Dan: "That’s one thing James has been very, very keen on. The note I get more than any other on this film is, ‘Close your mouth!'"
"What’s interesting is when he comes here [to the village]. When I was reading the script I was going, ‘Why doesn’t he leave?! He’s nuts for staying here!’ But the interesting thing James said was, ‘He’s lost his wife, he’s searching for her and then he sees the ghost of a dead woman.'
"That curiosity keeps him there. Because curiosity is a very powerful thing. It sounds like a twee word, but it’s what makes us human. It’s such a powerful force."

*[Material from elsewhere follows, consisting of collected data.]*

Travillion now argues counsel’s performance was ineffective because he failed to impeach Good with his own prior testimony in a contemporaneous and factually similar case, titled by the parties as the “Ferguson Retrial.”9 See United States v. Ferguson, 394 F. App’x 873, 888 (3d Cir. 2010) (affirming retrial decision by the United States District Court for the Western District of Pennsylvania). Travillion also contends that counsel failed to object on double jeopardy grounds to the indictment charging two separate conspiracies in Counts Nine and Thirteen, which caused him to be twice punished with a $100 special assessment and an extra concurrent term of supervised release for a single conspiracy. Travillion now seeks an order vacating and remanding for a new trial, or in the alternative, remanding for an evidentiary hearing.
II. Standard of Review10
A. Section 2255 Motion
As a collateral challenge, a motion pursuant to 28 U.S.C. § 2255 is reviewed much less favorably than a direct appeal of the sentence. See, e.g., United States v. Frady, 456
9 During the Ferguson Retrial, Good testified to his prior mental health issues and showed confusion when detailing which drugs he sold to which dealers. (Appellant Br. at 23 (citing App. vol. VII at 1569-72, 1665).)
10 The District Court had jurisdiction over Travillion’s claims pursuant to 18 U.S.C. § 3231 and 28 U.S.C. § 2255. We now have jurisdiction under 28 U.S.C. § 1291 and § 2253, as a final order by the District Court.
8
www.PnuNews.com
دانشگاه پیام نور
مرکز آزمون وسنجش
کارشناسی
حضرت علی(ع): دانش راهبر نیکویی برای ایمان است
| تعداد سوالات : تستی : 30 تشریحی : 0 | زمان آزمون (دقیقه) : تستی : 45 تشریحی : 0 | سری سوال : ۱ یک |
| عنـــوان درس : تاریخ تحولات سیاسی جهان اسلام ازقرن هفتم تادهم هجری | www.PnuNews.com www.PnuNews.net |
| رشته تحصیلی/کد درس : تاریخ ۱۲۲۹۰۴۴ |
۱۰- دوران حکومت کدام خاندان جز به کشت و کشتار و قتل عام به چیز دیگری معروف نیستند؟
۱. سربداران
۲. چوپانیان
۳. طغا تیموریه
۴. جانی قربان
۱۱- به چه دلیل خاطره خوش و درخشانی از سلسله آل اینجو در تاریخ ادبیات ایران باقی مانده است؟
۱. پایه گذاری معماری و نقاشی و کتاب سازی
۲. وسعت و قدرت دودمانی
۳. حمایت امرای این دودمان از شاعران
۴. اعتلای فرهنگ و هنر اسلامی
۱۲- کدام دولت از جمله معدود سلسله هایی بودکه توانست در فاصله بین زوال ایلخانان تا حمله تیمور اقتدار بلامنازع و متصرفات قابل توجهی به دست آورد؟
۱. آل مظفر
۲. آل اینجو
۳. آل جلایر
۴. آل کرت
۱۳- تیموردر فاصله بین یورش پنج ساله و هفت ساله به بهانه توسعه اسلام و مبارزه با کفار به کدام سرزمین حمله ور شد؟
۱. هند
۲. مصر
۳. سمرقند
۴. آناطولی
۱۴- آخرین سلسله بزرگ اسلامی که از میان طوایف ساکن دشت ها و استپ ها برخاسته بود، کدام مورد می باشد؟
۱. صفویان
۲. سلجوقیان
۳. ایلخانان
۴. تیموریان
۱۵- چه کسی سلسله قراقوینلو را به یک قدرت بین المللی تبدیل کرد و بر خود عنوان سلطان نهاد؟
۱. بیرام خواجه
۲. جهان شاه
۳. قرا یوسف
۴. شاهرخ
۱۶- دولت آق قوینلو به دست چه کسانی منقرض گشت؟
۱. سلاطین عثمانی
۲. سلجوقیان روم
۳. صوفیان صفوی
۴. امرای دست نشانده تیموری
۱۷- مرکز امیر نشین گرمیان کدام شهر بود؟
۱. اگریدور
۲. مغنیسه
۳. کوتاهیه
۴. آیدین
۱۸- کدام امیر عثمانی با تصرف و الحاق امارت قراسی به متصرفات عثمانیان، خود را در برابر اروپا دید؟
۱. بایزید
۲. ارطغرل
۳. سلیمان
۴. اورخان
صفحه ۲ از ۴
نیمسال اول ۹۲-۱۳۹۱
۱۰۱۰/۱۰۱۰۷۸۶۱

On reading Virginia Ironside's You’ll Get Over It, a book about dealing with grief:
Dan: “It was fantastic. It was the most honest book. The thing it talked about, that I liked, was that people always talk about the seven stages [of grief], but what it said was, the idea of having stages implies that after you’ve gone through them you will be over it. The thing with Arthur is he never got out of that place.
There’s a bit in [C.S. Lewis'] A Grief Observed where it talks about [how grief is] like walking through a valley where the landscape always changes and repeats. It’s that thing of being stuck in the cycle of grief and living with the ghost. That’s what he’s been doing: living with the ghost of his wife for the last four years.